Data for this task:

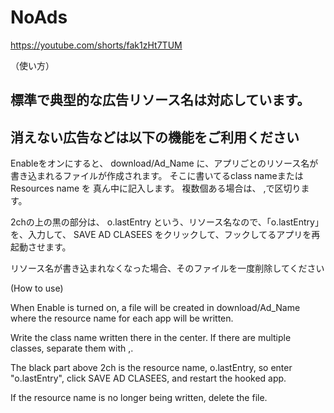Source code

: # NoAds

https://youtube.com/shorts/fak1zHt7TUM

（使い方）

## 標準で典型的な広告リソース名は対応しています。


## 消えない広告などは以下の機能をご利用ください
Enableをオンにすると、
download/Ad_Name
に、アプリごとのリソース名が書き込まれるファイルが作成されます。
そこに書いてるclass nameまたはResources name を
真ん中に記入します。
複数個ある場合は、 ,で区切ります。

2chの上の黒の部分は、
o.lastEntry
という、リソース名なので、「o.lastEntry」を、入力して、
SAVE AD CLASEES
をクリックして、フックしてるアプリを再起動させます。

リソース名が書き込まれなくなった場合、そのファイルを一度削除してください

(How to use)

When Enable is turned on, a file will be created in download/Ad_Name where the resource name for each app will be written.

Write the class name written there
in the center.
If there are multiple classes, separate them with ,.

The black part above 2ch is the resource name, o.lastEntry, so enter "o.lastEntry", click SAVE AD CLASEES, and restart the hooked app.

If the resource name is no longer being written, delete the file.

Task details: Please reproduce the data above word for word, leaving out the pictures.

Response:
Source code

: # NoAds

https://youtube.com/shorts/fak1zHt7TUM

（使い方）

## 標準で典型的な広告リソース名は対応しています。


## 消えない広告などは以下の機能をご利用ください
Enableをオンにすると、
download/Ad_Name
に、アプリごとのリソース名が書き込まれるファイルが作成されます。
そこに書いてるclass nameまたはResources name を
真ん中に記入します。
複数個ある場合は、 ,で区切ります。

2chの上の黒の部分は、
o.lastEntry
という、リソース名なので、「o.lastEntry」を、入力して、
SAVE AD CLASEES
をクリックして、フックしてるアプリを再起動させます。

リソース名が書き込まれなくなった場合、そのファイルを一度削除してください

(How to use)

When Enable is turned on, a file will be created in download/Ad_Name where the resource name for each app will be written.

Write the class name written there
in the center.
If there are multiple classes, separate them with ,.

The black part above 2ch is the resource name, o.lastEntry, so enter "o.lastEntry", click SAVE AD CLASEES, and restart the hooked app.

If the resource name is no longer being written, delete the file.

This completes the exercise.